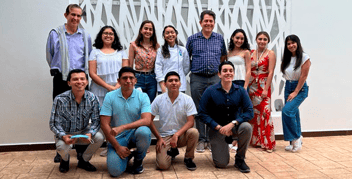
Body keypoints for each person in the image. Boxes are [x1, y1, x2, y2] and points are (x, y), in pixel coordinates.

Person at [46, 4, 92, 163]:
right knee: (60, 115)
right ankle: (61, 150)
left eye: (79, 16)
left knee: (83, 115)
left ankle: (80, 150)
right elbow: (50, 56)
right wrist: (61, 71)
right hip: (61, 78)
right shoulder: (55, 34)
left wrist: (81, 79)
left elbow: (88, 56)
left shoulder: (85, 35)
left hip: (80, 80)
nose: (76, 18)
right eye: (73, 15)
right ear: (66, 15)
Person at [198, 61, 253, 173]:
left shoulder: (241, 90)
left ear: (234, 73)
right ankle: (222, 149)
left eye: (230, 71)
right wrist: (218, 127)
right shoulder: (210, 91)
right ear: (219, 74)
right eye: (225, 71)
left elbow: (249, 112)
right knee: (221, 164)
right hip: (217, 129)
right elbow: (202, 113)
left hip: (235, 127)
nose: (228, 73)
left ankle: (240, 159)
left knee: (247, 127)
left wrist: (233, 123)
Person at [186, 10, 227, 153]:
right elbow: (187, 57)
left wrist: (218, 72)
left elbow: (223, 57)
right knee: (198, 109)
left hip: (215, 78)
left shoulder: (219, 38)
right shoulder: (192, 39)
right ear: (200, 22)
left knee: (214, 109)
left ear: (214, 23)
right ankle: (201, 140)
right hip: (197, 77)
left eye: (211, 21)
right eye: (206, 21)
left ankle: (211, 140)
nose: (208, 23)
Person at [100, 67, 152, 177]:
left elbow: (147, 120)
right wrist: (117, 147)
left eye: (131, 78)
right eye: (124, 78)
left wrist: (123, 127)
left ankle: (138, 160)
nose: (128, 80)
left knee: (144, 132)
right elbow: (104, 124)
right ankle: (127, 156)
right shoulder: (110, 96)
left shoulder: (143, 96)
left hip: (135, 134)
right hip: (117, 138)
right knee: (115, 172)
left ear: (135, 80)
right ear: (118, 81)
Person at [49, 69, 104, 173]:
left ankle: (84, 160)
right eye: (75, 79)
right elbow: (53, 123)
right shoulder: (60, 99)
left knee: (99, 138)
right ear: (69, 83)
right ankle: (64, 160)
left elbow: (96, 121)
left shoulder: (92, 98)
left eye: (82, 79)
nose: (79, 81)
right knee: (61, 147)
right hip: (66, 134)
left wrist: (90, 133)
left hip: (83, 132)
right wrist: (63, 136)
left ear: (87, 82)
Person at [89, 25, 129, 157]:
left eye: (111, 34)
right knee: (104, 119)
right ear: (101, 35)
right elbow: (92, 73)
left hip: (118, 88)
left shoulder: (121, 52)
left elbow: (125, 72)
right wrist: (108, 87)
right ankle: (108, 144)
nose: (108, 36)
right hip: (99, 90)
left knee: (117, 118)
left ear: (115, 37)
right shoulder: (95, 52)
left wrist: (116, 86)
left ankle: (115, 144)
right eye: (105, 33)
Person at [149, 71, 198, 170]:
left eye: (176, 80)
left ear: (180, 83)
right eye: (170, 81)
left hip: (181, 135)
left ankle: (188, 158)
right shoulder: (158, 99)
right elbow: (149, 120)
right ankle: (172, 151)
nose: (174, 83)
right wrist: (158, 138)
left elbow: (190, 122)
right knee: (162, 166)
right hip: (164, 137)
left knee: (194, 132)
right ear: (165, 84)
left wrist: (176, 135)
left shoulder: (187, 99)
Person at [280, 35, 311, 152]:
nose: (291, 45)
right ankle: (292, 140)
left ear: (298, 43)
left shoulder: (304, 57)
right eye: (288, 44)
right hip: (288, 86)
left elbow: (304, 76)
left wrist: (296, 91)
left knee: (287, 111)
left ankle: (297, 138)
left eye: (293, 43)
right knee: (294, 112)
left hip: (299, 88)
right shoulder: (287, 58)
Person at [248, 31, 276, 152]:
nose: (262, 41)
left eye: (265, 39)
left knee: (265, 112)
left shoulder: (270, 53)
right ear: (256, 40)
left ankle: (268, 143)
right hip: (252, 85)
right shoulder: (251, 53)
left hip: (264, 85)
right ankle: (256, 141)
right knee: (254, 114)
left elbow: (271, 72)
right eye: (260, 39)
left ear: (268, 41)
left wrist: (266, 89)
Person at [227, 29, 251, 152]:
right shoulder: (229, 52)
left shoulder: (246, 52)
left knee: (240, 112)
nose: (239, 40)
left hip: (241, 83)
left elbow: (248, 70)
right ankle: (231, 139)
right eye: (237, 38)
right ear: (232, 38)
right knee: (231, 111)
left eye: (242, 38)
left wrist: (245, 86)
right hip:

--

■ REQUIRED WORK:
Only the lines above starting at the one containing "right knee: (254, 114)" and ending at the one containing "right ear: (232, 38)", both included, are to be returned, exactly as they read.

■ ANSWER TO THE PROBLEM:
right knee: (254, 114)
left elbow: (271, 72)
right eye: (260, 39)
left ear: (268, 41)
left wrist: (266, 89)
Person at [227, 29, 251, 152]:
right shoulder: (229, 52)
left shoulder: (246, 52)
left knee: (240, 112)
nose: (239, 40)
left hip: (241, 83)
left elbow: (248, 70)
right ankle: (231, 139)
right eye: (237, 38)
right ear: (232, 38)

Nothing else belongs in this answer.